While we understand that this story is supposed to be a profile of one person’s experience, that doesn’t absolve it of responsibility to evaluate whether the claims are likely to be true or broadly representative of what others can expect.
The need for treatments that can help people with autism is clear–effective, proven therapies are lacking. As such, this story offers hope to those with autism spectrum disorder and their families. But in doing so, it runs the risk that the hope isn’t really backed up by evidence. Though Robison believes the treatments have helped him, it is very difficult to assess whether TMS is responsible.
There is no discussion of costs. The exact number of sessions necessary, the duration of treatment and the repeat treatments through time are not discussed, either. But, an idea of cost is important–this treatment is unlikely to be covered by insurance, and readers given hope by this story will want to know how much it may cost.
While Robison refers to improvements in his life, there is no discussion of how long the effects last, what changes occurred and how they actually benefited Robison. And, while personal anecdotes are powerful, they don’t provide evidence that can be used to assess the likelihood of benefit or harm in general. A discussion of the research in this area should have been included.
The story does describe harms that affected the man highlighted in this piece. While that’s important for understanding his story, the descriptions provided do not help the reader determine how common these harms may be nor the severity of the negative aspects identified. Studies of TMS for the treatment of other disorders–for example, depression–could have been cited to establish common risks and side effects.

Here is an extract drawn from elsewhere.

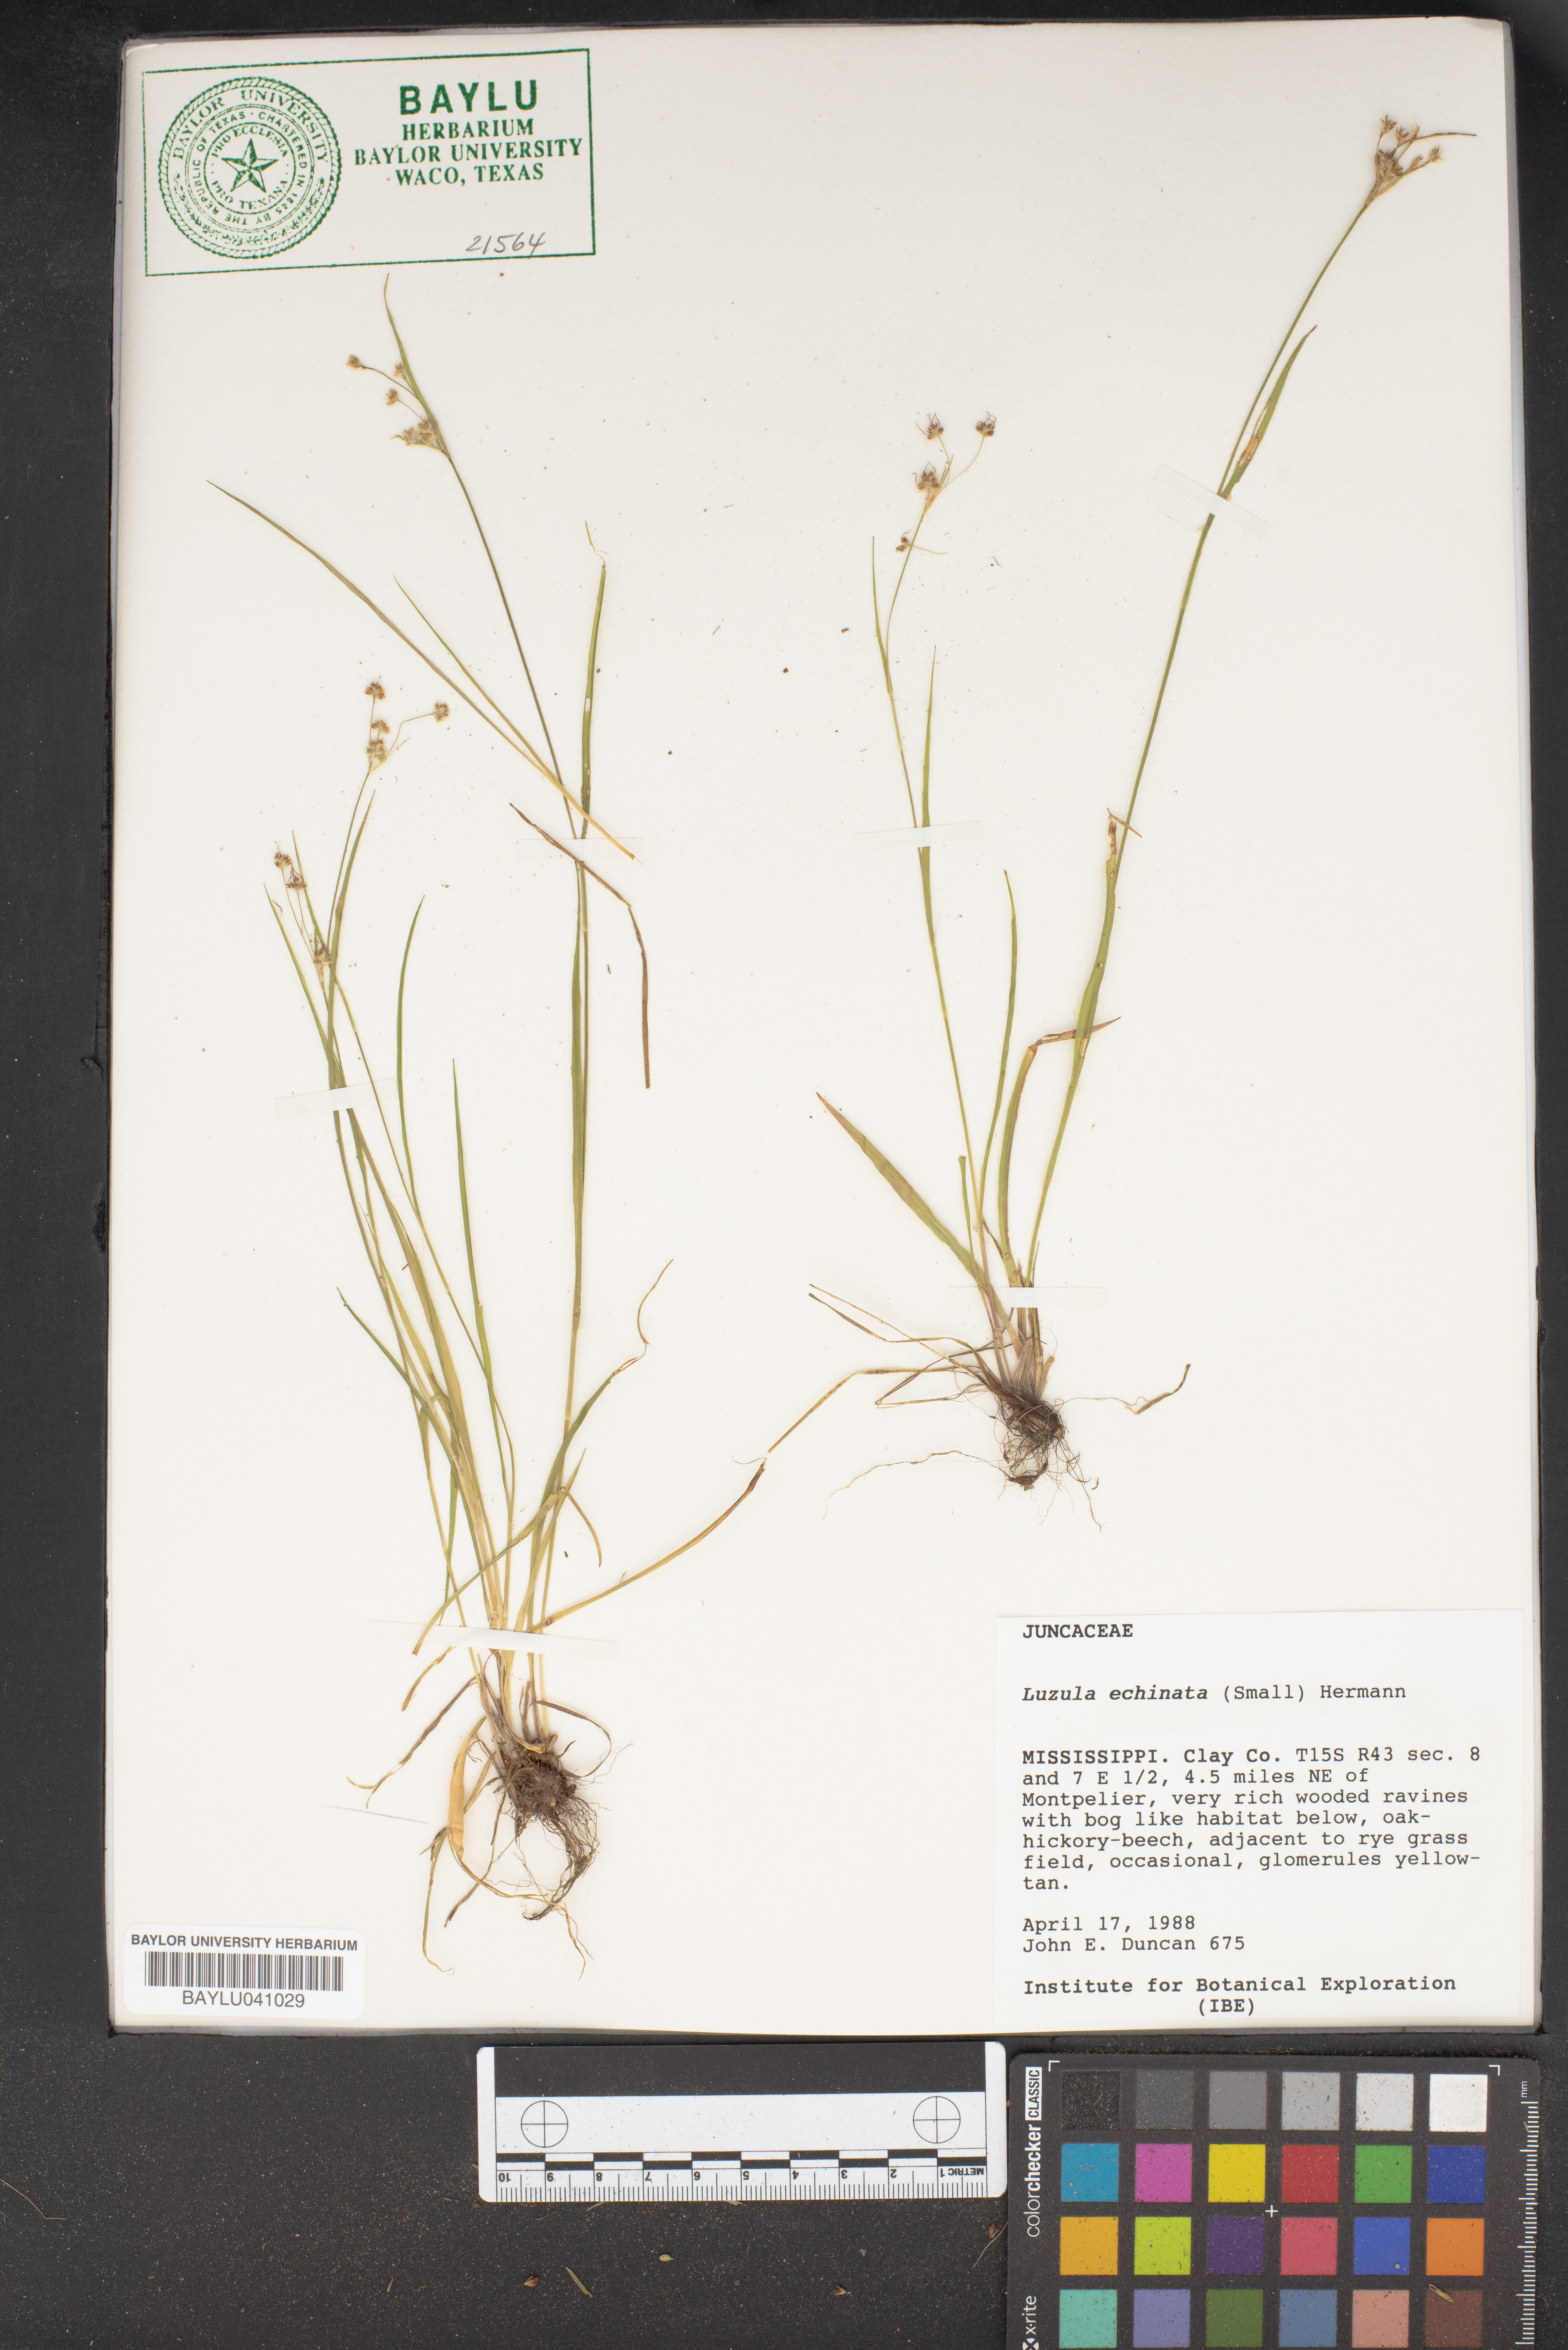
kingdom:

There is no evidence provided except for anecdotes. If there isn’t any substantial research on this topic, the story could have said so. At the very least, the story could’ve described the larger results of the study that Robison took part in.
There is no disease mongering. There are no well proven, effective treatments for autism spectrum disorder.
Given that this is primarily an interview with a book author, we’ll rate this N/A. However, a source who is independent of the book author (the only other person quoted is one of the research doctors), could have provided important perspectives on the treatment being discussed anecdotally.
There is no discussion of alternatives–either of alternative treatments the patient received, or of general options for people with autism.
It is clear that transcranial magnetic stimulation is available because it is used to treat depression. It is also clear from the story that TMS’s use for treating autism is still not routine or even necessarily recommended.
Though TMS isn’t new, its use for autism should still be considered novel. As the story states “TMS is not yet recommended as an autism treatment.”
This story was obviously written from an interview of the author and his doctor. It did not rely on a news release.